__TASK BRIEF__
A single number is needed: how many lines of the data below contain "Left".

__ENTRIES SUPPLIED__
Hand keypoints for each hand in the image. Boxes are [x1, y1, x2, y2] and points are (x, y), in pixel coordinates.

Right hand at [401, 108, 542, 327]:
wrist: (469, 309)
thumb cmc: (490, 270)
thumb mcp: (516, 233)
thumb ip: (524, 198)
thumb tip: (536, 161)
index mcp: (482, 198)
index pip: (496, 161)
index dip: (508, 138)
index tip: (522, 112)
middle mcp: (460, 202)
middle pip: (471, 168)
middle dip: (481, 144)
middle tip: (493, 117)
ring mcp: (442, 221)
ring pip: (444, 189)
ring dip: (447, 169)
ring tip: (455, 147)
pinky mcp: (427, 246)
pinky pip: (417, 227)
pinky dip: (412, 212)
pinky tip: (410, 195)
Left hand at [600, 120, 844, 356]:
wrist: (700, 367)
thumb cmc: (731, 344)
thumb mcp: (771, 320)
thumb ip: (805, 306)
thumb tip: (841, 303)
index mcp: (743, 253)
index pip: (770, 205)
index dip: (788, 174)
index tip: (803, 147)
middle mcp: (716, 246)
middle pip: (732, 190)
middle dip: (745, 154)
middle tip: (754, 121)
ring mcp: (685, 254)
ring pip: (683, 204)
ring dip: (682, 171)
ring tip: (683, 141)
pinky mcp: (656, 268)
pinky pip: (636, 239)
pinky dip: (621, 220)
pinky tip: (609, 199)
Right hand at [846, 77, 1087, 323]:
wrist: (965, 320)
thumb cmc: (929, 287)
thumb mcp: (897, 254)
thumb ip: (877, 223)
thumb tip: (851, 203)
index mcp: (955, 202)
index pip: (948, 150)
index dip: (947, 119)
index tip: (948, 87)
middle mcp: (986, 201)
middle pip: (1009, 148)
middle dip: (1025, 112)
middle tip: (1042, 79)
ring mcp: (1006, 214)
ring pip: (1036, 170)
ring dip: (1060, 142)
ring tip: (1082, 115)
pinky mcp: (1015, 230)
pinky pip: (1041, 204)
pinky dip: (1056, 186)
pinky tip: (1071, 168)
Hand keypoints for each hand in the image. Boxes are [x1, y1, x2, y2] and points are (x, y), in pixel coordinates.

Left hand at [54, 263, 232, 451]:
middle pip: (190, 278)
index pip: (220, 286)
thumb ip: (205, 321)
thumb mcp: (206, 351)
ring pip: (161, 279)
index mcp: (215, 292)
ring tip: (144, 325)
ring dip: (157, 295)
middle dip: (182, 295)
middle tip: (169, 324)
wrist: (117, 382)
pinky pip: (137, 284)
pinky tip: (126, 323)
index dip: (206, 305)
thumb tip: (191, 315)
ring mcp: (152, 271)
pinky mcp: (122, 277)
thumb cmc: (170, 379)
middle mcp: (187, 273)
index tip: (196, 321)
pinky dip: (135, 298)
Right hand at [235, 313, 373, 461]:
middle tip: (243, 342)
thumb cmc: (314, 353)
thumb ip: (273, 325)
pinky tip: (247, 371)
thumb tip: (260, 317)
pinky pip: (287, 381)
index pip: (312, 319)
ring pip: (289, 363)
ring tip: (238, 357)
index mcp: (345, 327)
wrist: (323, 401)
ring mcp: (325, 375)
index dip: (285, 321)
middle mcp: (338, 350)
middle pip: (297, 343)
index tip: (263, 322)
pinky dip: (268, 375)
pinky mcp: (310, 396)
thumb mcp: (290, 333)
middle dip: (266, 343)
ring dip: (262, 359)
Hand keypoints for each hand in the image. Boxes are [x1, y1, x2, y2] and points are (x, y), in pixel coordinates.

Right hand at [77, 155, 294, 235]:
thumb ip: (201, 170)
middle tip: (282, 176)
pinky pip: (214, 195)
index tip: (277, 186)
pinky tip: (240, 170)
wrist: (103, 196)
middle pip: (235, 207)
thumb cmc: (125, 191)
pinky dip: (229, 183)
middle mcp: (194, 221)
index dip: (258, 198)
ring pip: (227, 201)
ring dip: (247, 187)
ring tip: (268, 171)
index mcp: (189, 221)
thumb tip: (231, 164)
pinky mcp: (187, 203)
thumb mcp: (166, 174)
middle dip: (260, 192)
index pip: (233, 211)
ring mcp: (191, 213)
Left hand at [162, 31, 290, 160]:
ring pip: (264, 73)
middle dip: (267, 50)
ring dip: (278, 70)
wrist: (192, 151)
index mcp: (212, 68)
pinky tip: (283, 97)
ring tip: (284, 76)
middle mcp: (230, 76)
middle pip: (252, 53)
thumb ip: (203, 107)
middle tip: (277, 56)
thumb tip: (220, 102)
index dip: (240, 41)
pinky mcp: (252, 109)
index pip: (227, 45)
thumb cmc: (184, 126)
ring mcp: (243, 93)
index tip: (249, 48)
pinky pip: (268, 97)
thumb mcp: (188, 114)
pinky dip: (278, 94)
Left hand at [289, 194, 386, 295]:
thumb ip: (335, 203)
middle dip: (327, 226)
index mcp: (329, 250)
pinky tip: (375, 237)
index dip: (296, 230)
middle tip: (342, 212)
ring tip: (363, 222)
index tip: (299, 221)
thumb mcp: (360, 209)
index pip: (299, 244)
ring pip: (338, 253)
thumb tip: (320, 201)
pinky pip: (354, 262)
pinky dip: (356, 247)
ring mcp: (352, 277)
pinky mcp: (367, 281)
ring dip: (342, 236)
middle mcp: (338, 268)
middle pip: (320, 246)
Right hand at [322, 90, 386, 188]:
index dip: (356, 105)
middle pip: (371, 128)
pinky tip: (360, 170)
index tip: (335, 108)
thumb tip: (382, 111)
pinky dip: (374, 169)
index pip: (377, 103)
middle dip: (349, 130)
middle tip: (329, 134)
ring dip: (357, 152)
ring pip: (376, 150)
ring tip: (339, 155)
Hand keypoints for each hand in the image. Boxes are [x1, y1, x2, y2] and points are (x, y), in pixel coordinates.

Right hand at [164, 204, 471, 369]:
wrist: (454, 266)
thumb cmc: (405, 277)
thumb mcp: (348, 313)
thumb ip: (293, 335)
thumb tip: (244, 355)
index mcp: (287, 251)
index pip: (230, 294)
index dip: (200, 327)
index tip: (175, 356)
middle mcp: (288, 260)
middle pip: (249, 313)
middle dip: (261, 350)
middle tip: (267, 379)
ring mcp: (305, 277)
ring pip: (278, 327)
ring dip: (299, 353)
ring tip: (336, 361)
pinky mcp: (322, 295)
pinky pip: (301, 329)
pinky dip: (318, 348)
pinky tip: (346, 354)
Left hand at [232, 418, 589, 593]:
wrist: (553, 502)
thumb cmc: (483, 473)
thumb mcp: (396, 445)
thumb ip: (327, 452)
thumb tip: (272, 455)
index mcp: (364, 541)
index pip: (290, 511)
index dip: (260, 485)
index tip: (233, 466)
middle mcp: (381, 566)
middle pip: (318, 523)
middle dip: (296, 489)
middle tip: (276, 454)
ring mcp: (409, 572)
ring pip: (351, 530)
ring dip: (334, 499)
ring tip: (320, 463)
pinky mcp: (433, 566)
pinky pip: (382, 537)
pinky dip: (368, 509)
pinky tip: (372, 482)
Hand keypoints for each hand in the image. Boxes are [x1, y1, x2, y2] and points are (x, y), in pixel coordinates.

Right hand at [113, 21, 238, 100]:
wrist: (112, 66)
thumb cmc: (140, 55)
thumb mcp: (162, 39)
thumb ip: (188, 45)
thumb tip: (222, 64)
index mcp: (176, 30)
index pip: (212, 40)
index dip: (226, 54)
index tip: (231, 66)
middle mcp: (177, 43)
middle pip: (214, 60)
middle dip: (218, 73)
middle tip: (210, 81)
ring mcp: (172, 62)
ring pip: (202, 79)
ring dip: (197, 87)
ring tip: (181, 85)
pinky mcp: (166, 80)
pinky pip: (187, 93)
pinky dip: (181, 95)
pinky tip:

__COMPLETED TASK__
5